■ **Exercise aim**
Please quote exactly the lines below from the line containing "- Use the object" to the line containing "mouse_move(714, 230)", both lines included, and nothing else.
==== Exercise data ====
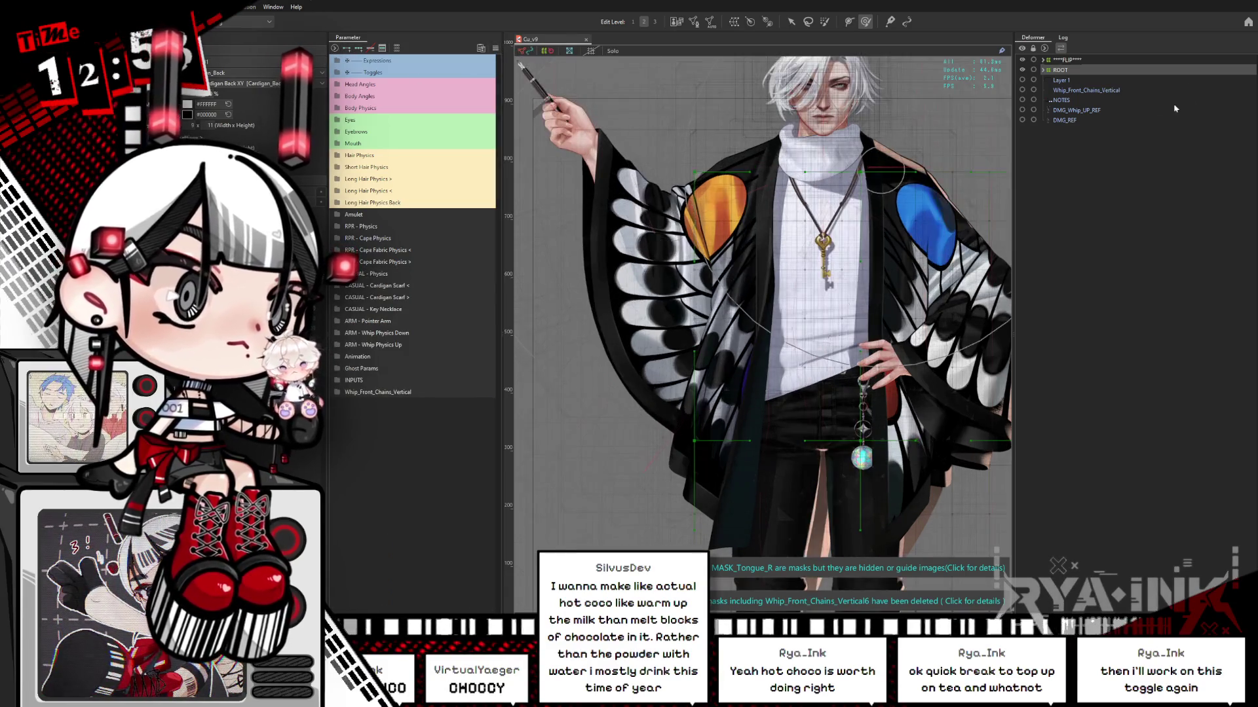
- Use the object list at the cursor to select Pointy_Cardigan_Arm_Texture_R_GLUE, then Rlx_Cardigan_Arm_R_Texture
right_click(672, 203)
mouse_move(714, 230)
====
==== Exercise data ====
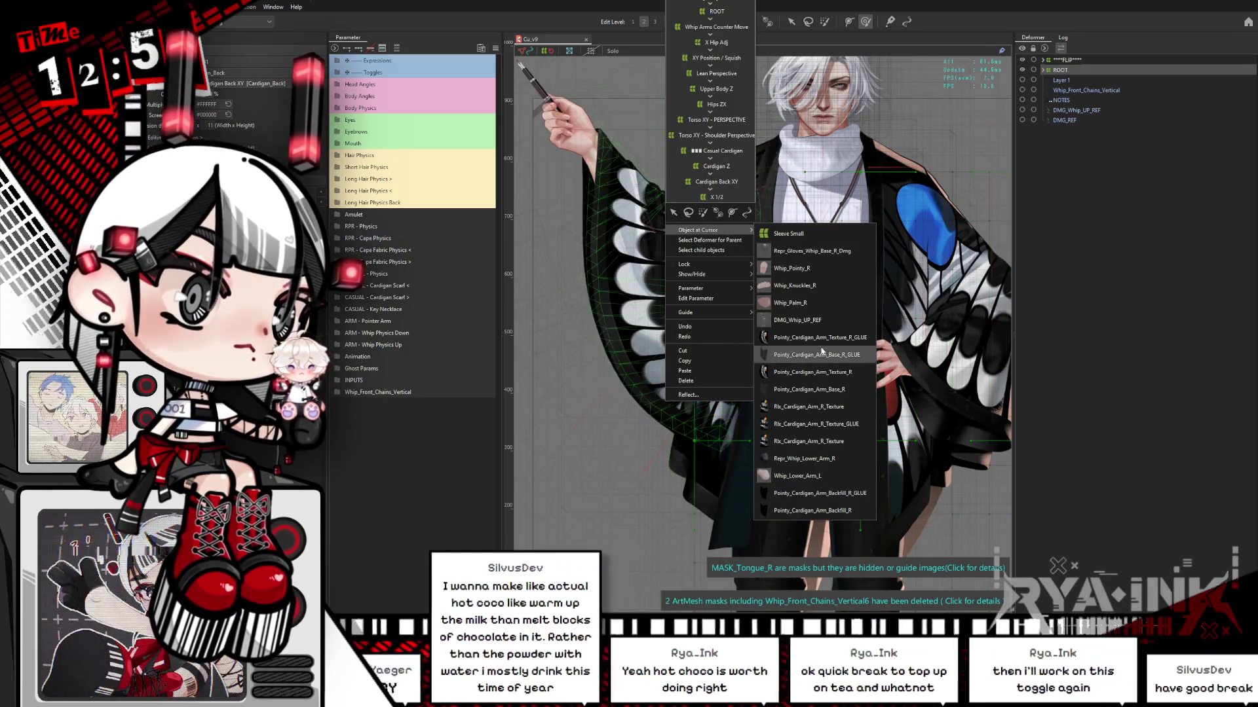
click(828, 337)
====
==== Exercise data ====
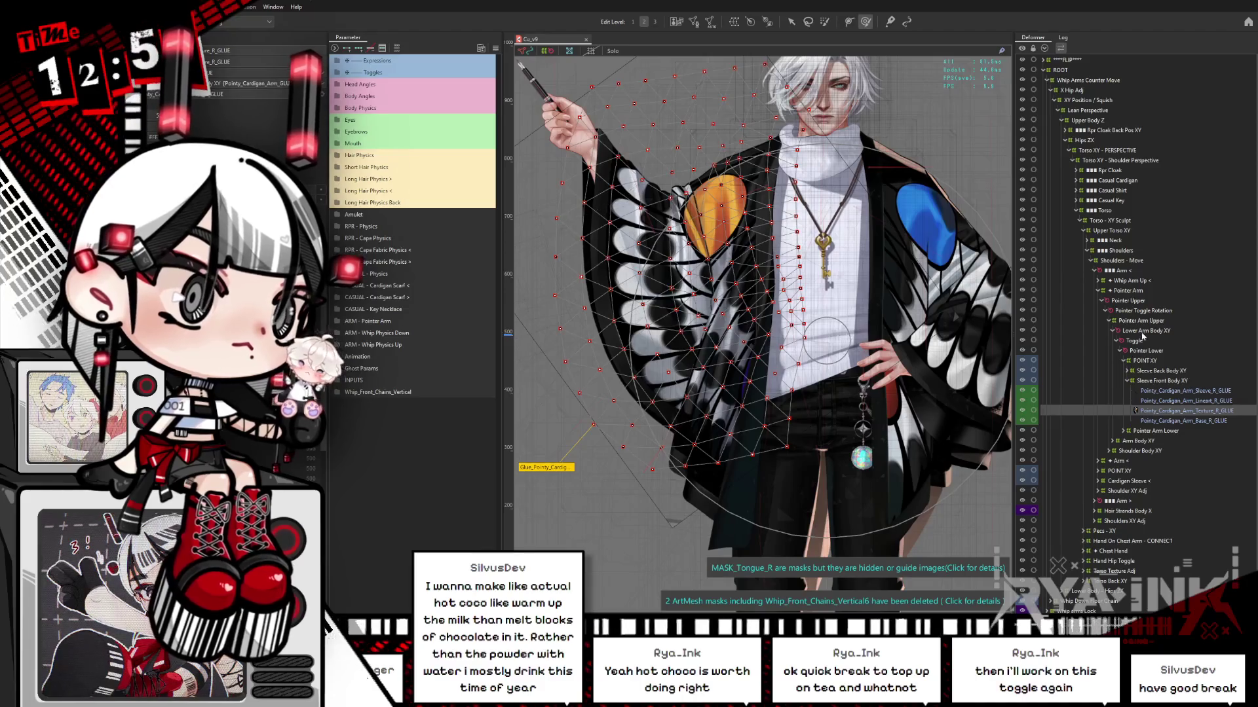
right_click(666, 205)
====
■ **Task response**
- Use the object list at the cursor to select Pointy_Cardigan_Arm_Texture_R_GLUE, then Rlx_Cardigan_Arm_R_Texture
right_click(672, 203)
mouse_move(714, 230)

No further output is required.